## Records for processing

________________________

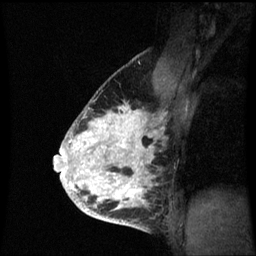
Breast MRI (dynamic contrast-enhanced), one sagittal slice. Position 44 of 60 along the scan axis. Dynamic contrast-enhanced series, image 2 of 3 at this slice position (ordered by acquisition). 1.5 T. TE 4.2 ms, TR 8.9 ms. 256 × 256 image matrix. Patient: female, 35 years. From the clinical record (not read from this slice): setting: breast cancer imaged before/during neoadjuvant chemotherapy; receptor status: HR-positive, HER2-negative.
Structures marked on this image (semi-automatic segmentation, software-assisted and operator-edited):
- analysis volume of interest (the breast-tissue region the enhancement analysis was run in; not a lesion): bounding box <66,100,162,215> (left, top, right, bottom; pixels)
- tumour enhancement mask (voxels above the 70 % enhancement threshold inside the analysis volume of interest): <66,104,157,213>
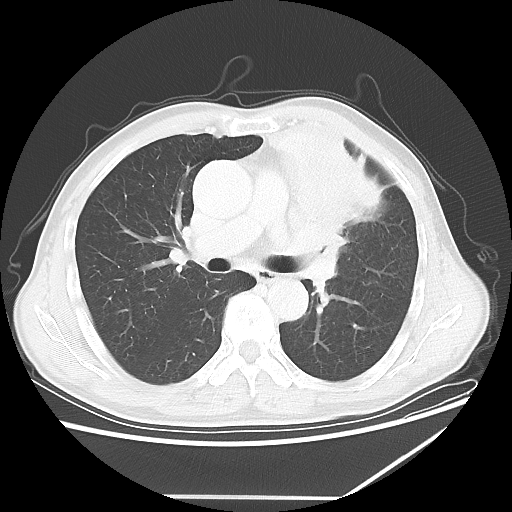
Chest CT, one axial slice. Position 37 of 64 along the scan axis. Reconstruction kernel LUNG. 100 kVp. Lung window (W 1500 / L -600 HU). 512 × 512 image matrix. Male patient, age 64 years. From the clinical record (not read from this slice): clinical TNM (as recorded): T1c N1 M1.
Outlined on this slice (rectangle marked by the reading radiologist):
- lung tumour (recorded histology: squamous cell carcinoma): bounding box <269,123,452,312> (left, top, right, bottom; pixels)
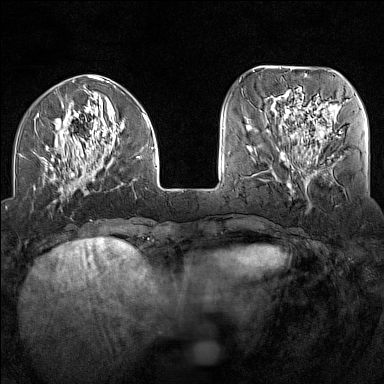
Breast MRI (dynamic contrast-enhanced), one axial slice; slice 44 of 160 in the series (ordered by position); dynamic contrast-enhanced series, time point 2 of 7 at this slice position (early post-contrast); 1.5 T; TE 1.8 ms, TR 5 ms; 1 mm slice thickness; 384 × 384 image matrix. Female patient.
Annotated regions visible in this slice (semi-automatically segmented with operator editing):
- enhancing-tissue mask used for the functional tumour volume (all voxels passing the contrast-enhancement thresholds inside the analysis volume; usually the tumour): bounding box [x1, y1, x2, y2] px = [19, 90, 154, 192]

________________________

Without including any picture, output all the material exactly as it appears.

## Answer box
Breast MRI (dynamic contrast-enhanced), one sagittal slice. Position 44 of 60 along the scan axis. Dynamic contrast-enhanced series, image 2 of 3 at this slice position (ordered by acquisition). 1.5 T. TE 4.2 ms, TR 8.9 ms. 256 × 256 image matrix. Patient: female, 35 years. From the clinical record (not read from this slice): setting: breast cancer imaged before/during neoadjuvant chemotherapy; receptor status: HR-positive, HER2-negative.
Structures marked on this image (semi-automatic segmentation, software-assisted and operator-edited):
- analysis volume of interest (the breast-tissue region the enhancement analysis was run in; not a lesion): bounding box <66,100,162,215> (left, top, right, bottom; pixels)
- tumour enhancement mask (voxels above the 70 % enhancement threshold inside the analysis volume of interest): <66,104,157,213>
Chest CT, one axial slice. Position 37 of 64 along the scan axis. Reconstruction kernel LUNG. 100 kVp. Lung window (W 1500 / L -600 HU). 512 × 512 image matrix. Male patient, age 64 years. From the clinical record (not read from this slice): clinical TNM (as recorded): T1c N1 M1.
Outlined on this slice (rectangle marked by the reading radiologist):
- lung tumour (recorded histology: squamous cell carcinoma): bounding box <269,123,452,312> (left, top, right, bottom; pixels)
Breast MRI (dynamic contrast-enhanced), one axial slice; slice 44 of 160 in the series (ordered by position); dynamic contrast-enhanced series, time point 2 of 7 at this slice position (early post-contrast); 1.5 T; TE 1.8 ms, TR 5 ms; 1 mm slice thickness; 384 × 384 image matrix. Female patient.
Annotated regions visible in this slice (semi-automatically segmented with operator editing):
- enhancing-tissue mask used for the functional tumour volume (all voxels passing the contrast-enhancement thresholds inside the analysis volume; usually the tumour): bounding box [x1, y1, x2, y2] px = [19, 90, 154, 192]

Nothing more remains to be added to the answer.